Yes, I'm financially independent. What's stopping me really is their religious beliefs and the fallout from it I'm sure will ensue. I have a new update however, I came out to my mom and my sister on my mom's side of the family and they were totally understanding and they both emphasized that they will love me no matter what. What I'm thinking is that since I have one side of my family with me perhaps I should disregard the other irrational side. :D
 
Why would you want to bring somebody home to meet these people? Yeah, they're related to you, but as things stand right now, they're going to be openly hostile. So just don't. Date who you want, and if your father starts getting curious as to whether you're dating, you can tell him "you've made it pretty clear you wouldn't be happy with who I'm dating, so I've chosen not to involve you in that part of my life".

Lex

You know sometimes I wonder why the hell I would even want to bring someone into the dragon's lair, but you know what, these people, my family should accept me for who I am and not who they think I should be. Thanks for the advice, I appreciate it. :-)
 
In your first post, you talked about your family's bigotry and homophobia.

The first question for you- what kind of future relationship do you want with your family?

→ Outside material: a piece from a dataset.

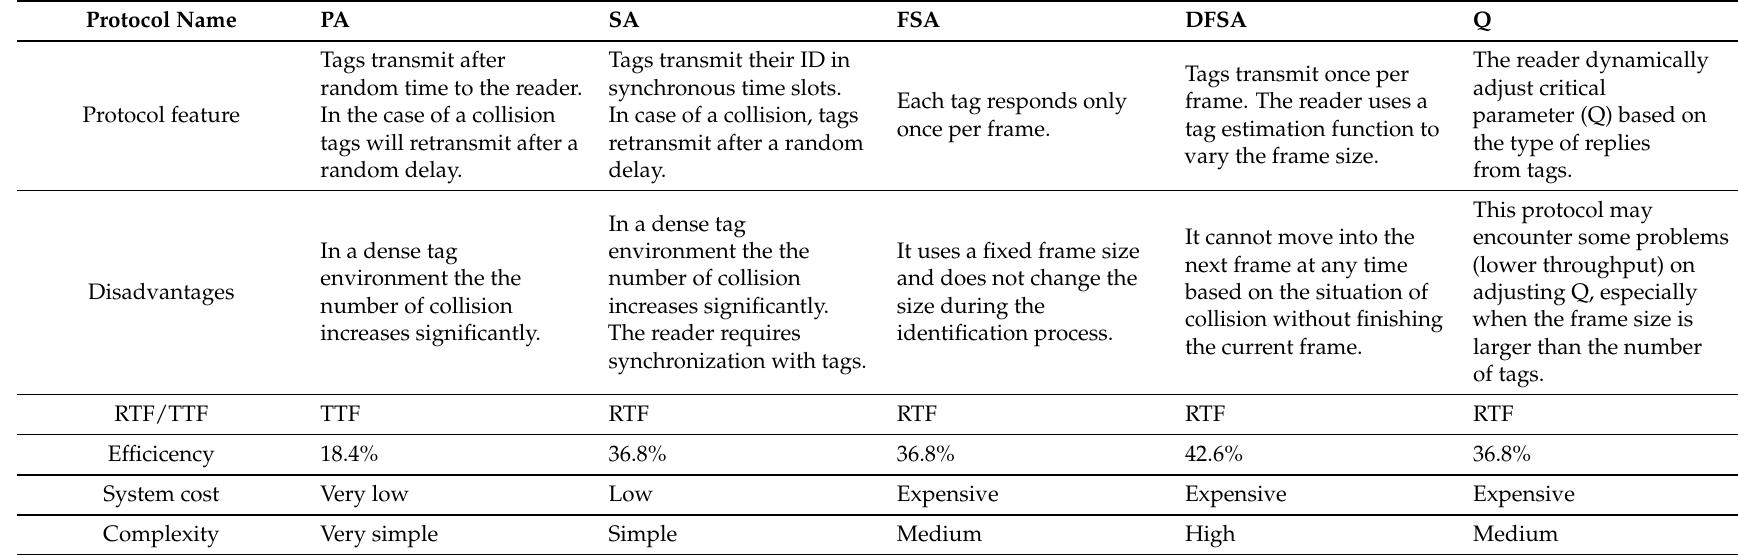
Table 1. A comparison of Aloha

I want to have the same relationship that I have with them now, I just don't want there to be any issues when I do find a partner and attend a family gathering. haha. My hope has always been that they will see things differently once they find out that one of their own is gay.
 
Well, the first thing to do is to get religion on your side so that you can present intelligent counter arguments to a couple of Bible verses.

Remember that the judeo-christian God and Christ had absolutely nothing to say about homos. But the same guys that did some chattering, supposedly on their behalf, also had a lot to say about things that your parents and family likely do wrong every day as well.

It is quite possible that your homophobe father will convert once he knows his own son loves dick. A lot of them have.

It is his job to love his children unconditionally. If he can't do that, you haven't lost much.

I'm glad you brought this up. I've read the Book of Moron, the Old and New Testaments and the Qur'an. With that said, I've tried this tactic and to no avail their ace in hole is this, "I have faith in what I believe." There's no way to counter faith it seems. It's their trump card for every argument. If you ask me it's a cop-out.

Yes I agree and not only should he love me unconditionally like my mother and sister do, so should the rest of my family.
 
>>>You know sometimes I wonder why the hell I would even want to bring someone into the dragon's lair, but you know what, these people, my family should accept me for who I am and not who they think I should be. Thanks for the advice, I appreciate it.

That's totally fine if you want to confront them on it. But I'd make sure to do it long before you decide to bring a boyfriend home. There's no reason to make him face the slings and arrows because you put off coming out to the family. If you're gonna do it, do it beforehand. :)

Lex
 
But I'd make sure to do it long before you decide to bring a boyfriend home. There's no reason to make him face the slings and arrows because you put off coming out to the family. If you're gonna do it, do it beforehand. :)

^QFT

It would be unfair to everyone to put a boyfriend in the middle of your family drama.

Either settle this beforehand or stay closeted as far as your family is concerned.
 
If you can't counter what they believe than you just may have to accept that your relationship with them may be minimal and not very productive.

But why would you hold yourself hostage to this. While you may feel a real sense of loss, there are other people out there that can be as close, if not closer than blood relations. They can be your new family.